Brief 1:
Write out the saved entries again word for word, starting at their first line and ending at the line that contains "from the options".

Excerpt:

+--

# # 02 — Data Processing & Feature Engineering (Early Default Modeling Dataset)
#
# **Objective**
# Build a clean, modeling-ready dataset to predict **early default** for unsecured consumer loans.
#
# **Key outputs**
# - Target variable: `early_default` (Charged Off within 6 months)
# - Modeling population: loans observable for at least 6 months OR early-defaulted within 6 months
# - Feature set: origination-time variables only (to avoid leakage)
# - Encoded dataset saved to: `data/processed/early_default_modeling_dataset.csv`
#
# **Why this notebook exists**
# This notebook freezes the dataset and target definition. Modeling (Logistic/XGBoost, thresholds, metrics)
# is done in a separate notebook (03) for reproducibility and auditability.

+--

Brief 2:
According to the notebook header, what condition defines the target variable `early_default`?

Saved entries:

+--

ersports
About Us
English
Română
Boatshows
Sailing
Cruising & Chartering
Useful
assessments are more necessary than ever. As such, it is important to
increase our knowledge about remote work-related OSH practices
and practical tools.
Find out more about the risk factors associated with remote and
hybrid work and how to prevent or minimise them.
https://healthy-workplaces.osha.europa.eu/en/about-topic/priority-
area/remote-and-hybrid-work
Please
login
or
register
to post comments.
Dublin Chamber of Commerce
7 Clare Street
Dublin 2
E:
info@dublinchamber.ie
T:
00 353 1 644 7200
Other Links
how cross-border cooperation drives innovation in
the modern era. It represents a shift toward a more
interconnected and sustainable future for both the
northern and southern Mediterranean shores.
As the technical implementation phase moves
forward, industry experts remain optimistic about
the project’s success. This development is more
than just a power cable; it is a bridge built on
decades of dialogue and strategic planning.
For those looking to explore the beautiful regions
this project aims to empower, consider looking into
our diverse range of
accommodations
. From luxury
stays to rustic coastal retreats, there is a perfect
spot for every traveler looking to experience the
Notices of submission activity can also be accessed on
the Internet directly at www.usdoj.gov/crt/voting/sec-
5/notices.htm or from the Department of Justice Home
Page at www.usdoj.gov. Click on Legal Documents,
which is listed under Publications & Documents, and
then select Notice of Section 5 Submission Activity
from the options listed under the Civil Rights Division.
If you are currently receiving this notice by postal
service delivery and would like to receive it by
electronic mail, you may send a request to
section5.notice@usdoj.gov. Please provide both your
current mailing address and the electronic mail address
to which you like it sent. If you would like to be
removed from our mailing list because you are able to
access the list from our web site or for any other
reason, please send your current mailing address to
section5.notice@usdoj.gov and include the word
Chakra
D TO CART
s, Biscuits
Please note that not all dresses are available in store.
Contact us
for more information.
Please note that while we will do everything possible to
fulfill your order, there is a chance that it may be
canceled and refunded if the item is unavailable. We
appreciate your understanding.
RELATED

+--

Task output 1:
ersports
About Us
English
Română
Boatshows
Sailing
Cruising & Chartering
Useful
assessments are more necessary than ever. As such, it is important to
increase our knowledge about remote work-related OSH practices
and practical tools.
Find out more about the risk factors associated with remote and
hybrid work and how to prevent or minimise them.
https://healthy-workplaces.osha.europa.eu/en/about-topic/priority-
area/remote-and-hybrid-work
Please
login
or
register
to post comments.
Dublin Chamber of Commerce
7 Clare Street
Dublin 2
E:
info@dublinchamber.ie
T:
00 353 1 644 7200
Other Links
how cross-border cooperation drives innovation in
the modern era. It represents a shift toward a more
interconnected and sustainable future for both the
northern and southern Mediterranean shores.
As the technical implementation phase moves
forward, industry experts remain optimistic about
the project’s success. This development is more
than just a power cable; it is a bridge built on
decades of dialogue and strategic planning.
For those looking to explore the beautiful regions
this project aims to empower, consider looking into
our diverse range of
accommodations
. From luxury
stays to rustic coastal retreats, there is a perfect
spot for every traveler looking to experience the
Notices of submission activity can also be accessed on
the Internet directly at www.usdoj.gov/crt/voting/sec-
5/notices.htm or from the Department of Justice Home
Page at www.usdoj.gov. Click on Legal Documents,
which is listed under Publications & Documents, and
then select Notice of Section 5 Submission Activity
from the options listed under the Civil Rights Division.

Task output 2:
Being Charged Off within 6 months.